Topspin Partners LBO has held a final close for its buyout fund on $132 million (€84 million), following a first close on $115 million in May 2007. It is the successor to Topspin Partners, a $213 million fund closed in 2000 that targeted both venture capital and buyouts. The LBO fund was launched by the three buyout-focussed investment professionals from Topspin's fully committed first fund. The lead investor in this fund as well as its predecessor is James Simons, founder of hedge fund Renaissance Technologies. The limited partner base is made up entirely of family offices and wealthy individuals.

Venture firm Sevin Rosen Funds has asked investors to extend by three years the life of its eighth fund, and by two years the life of its seventh fund, both of which were raised in 2000. The request was due to “the current economic climate, a weak IPO market and a slowing of large M&A opportunities to venture-backed companies”, according to a letter to investors obtained by PEI. InReturn, the firm is waiving any additional management fees. Fund VII closed on $480 million in early 2000 and Fund VIII's size was reduced by nearly one-third, to $600 million, in 2003, which was in line with similar action taken by many of its peers in the post-bubble climate.

Monarch Alternative Capital has launched a private equity-style distressed debt fund, its first independently raised fund since spinning out from private investment firm Quadrangle Group in January. The hedge fund manager and distressed debt specialist is seeking up to $600 million (€387 million) for Monarch Capital Partners, and has already secured a $300 million commitment from a major European pension fund, according to an investor letter obtained by PEI. The new fund will invest primarily in senior and secured debt and selectively invest in higher-risk debt and equity. The fund's hybrid structure will enable Monarch to “invest in opportunities when they are available and hold lower cash balances than are typically held in a hedge fund format”, according to the investor letter.
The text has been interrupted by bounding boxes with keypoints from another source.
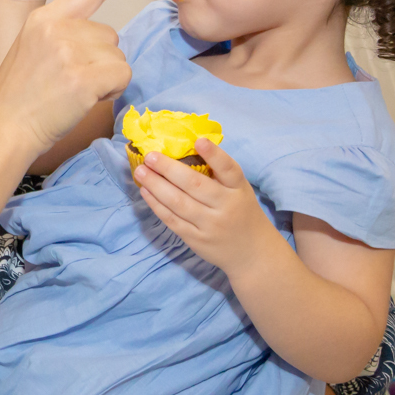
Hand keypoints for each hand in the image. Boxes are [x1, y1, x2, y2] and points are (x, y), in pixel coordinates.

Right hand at [0, 0, 138, 154]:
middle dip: (99, 60)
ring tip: (73, 92)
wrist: (3, 127)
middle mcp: (56, 27)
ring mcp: (69, 51)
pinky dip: (112, 91)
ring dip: (105, 77)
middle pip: (108, 34)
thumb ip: (61, 35)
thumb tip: (100, 38)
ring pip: (117, 55)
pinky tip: (86, 98)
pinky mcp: (84, 76)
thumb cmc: (17, 97)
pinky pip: (122, 75)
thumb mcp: (30, 50)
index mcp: (42, 17)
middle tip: (69, 81)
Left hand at [135, 138, 280, 274]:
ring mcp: (210, 225)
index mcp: (239, 190)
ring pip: (178, 202)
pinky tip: (145, 191)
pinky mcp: (196, 239)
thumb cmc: (241, 213)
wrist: (253, 254)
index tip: (199, 141)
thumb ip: (219, 175)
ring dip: (156, 185)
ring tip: (141, 171)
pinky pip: (172, 219)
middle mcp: (225, 207)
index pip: (229, 169)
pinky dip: (156, 204)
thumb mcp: (240, 192)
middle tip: (150, 156)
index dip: (214, 155)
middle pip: (195, 185)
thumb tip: (185, 149)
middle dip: (169, 168)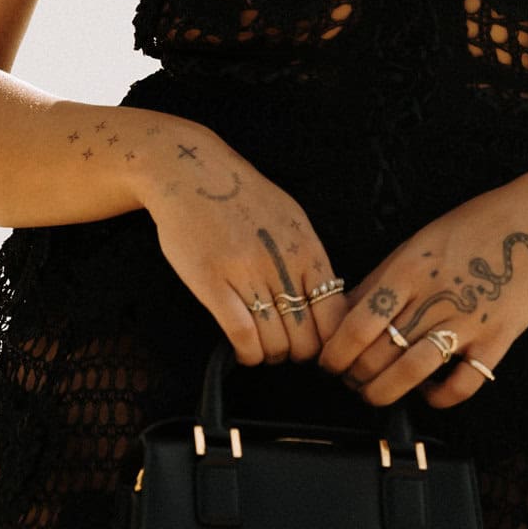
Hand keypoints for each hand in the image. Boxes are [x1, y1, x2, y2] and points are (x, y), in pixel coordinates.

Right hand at [139, 123, 349, 369]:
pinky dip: (247, 354)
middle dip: (299, 354)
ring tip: (263, 350)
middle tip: (287, 350)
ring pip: (275, 343)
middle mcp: (282, 265)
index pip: (335, 315)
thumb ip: (309, 259)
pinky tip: (244, 353)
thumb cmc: (242, 196)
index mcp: (307, 250)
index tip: (317, 346)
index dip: (329, 343)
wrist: (192, 172)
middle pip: (307, 338)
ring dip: (271, 356)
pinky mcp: (213, 284)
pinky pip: (242, 335)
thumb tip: (325, 301)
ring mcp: (247, 275)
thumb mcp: (291, 219)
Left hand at [316, 179, 527, 408]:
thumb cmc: (469, 228)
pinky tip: (428, 392)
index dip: (335, 352)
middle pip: (379, 353)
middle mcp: (434, 298)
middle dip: (354, 376)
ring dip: (384, 392)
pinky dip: (439, 397)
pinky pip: (463, 384)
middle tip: (349, 379)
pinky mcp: (498, 340)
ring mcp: (468, 321)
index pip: (357, 324)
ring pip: (413, 373)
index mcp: (408, 271)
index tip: (327, 363)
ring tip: (375, 393)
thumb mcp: (416, 244)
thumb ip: (381, 280)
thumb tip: (343, 312)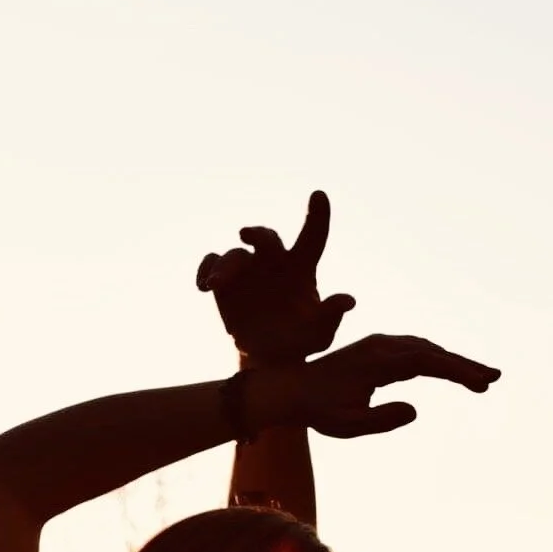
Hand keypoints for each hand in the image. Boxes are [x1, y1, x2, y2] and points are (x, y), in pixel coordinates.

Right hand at [196, 191, 356, 365]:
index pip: (312, 237)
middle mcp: (274, 262)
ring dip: (225, 266)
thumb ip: (331, 316)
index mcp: (302, 268)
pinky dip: (205, 270)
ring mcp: (247, 269)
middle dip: (257, 234)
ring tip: (215, 284)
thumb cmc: (299, 341)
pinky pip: (212, 263)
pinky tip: (204, 286)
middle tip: (246, 234)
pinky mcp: (224, 280)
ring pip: (235, 254)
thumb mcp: (319, 334)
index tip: (319, 194)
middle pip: (267, 239)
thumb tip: (349, 300)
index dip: (317, 216)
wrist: (268, 357)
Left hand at [277, 333, 500, 438]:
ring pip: (426, 349)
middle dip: (464, 365)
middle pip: (432, 351)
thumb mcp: (345, 425)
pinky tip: (451, 370)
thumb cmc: (317, 411)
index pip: (426, 362)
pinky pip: (415, 351)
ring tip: (481, 380)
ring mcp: (380, 346)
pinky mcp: (379, 350)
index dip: (456, 370)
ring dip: (453, 362)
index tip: (480, 382)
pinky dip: (437, 359)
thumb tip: (414, 410)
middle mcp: (381, 348)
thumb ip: (379, 419)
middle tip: (495, 378)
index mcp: (376, 362)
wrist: (291, 389)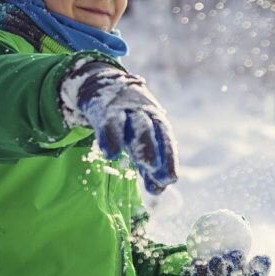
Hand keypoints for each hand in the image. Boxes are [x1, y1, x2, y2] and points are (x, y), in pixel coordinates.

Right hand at [60, 60, 176, 193]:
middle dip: (157, 151)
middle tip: (158, 172)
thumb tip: (159, 190)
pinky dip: (110, 137)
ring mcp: (125, 109)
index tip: (170, 180)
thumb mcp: (140, 141)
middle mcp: (144, 113)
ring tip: (143, 164)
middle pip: (153, 131)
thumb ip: (148, 165)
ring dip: (140, 144)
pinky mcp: (104, 109)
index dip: (169, 159)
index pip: (166, 140)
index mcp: (156, 121)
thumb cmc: (128, 121)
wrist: (104, 85)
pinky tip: (111, 154)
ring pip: (135, 125)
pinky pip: (108, 122)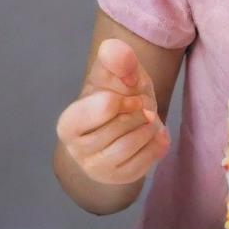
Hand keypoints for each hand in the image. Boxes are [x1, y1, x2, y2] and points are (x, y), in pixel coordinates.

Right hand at [56, 39, 170, 184]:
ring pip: (133, 144)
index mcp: (69, 123)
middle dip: (140, 112)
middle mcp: (77, 151)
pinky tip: (154, 134)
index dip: (126, 97)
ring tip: (148, 119)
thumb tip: (113, 50)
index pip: (105, 107)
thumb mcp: (118, 73)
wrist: (124, 123)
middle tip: (142, 107)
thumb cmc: (117, 94)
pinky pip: (148, 160)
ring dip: (149, 127)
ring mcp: (98, 169)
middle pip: (122, 126)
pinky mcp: (120, 179)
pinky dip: (158, 142)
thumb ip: (116, 59)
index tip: (132, 94)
The Ontario government, in concert with institutional investors, has launched the Ontario Venture Capital Fund, a $205 million (€134 million) venture capital fund of funds managed by Canadian fund of funds manager TD Capital Private Equity Investors. Long-term goals for the fund include job creation, increased levels of institutional investment in venture capital in Canada and making Ontario's venture industry more globally competitive. The government of Ontario contributed $90 million to the fund and five institutional investors added the remainder. The first close was held on 6 June. Additional limited partners will be sought with the goal of holding a second close in late 2008.

HIG Capital's distressed debt and turnaround affiliate, Bayside Capital, has closed its second fund on $3 billion (€1.9 billion). Bayside Capital II will be used to provide equity infusions and refinancing packages to small- to mid-market companies experiencing financial hardship. The firm, which shares its Miami headquarters with HIG, will also use the global fund to purchase existing debt on the secondary market. Led by Levin Leichtman Capital Partners veterans Tiffany Kosch and Lewis Schoenwetter, Bayside targets companies with total enterprise values of less than $400 million. Bayside's current portfolio includes majority stakes in US freight servicer Gemini Air Cargo and French cosmetic display company Diam Europe.

Boston, Massachusetts-based venture firm RockPort Capital Partners has closed its third cleantech fund on $453 million (€289million), slightly above its $450 million hard cap. RockPort defines cleantech as energy and power, advanced materials and process and prevention technologies. The firm targets early-, middle- and late-stage companies. Fund III is yet to make its first investment but the firm has a robust pipeline, co-founder and managing general partnerWilber James said. Fund II, which closed on $261 million in January 2006, is currently 75 percent invested with some capital reserved for follow-on investments.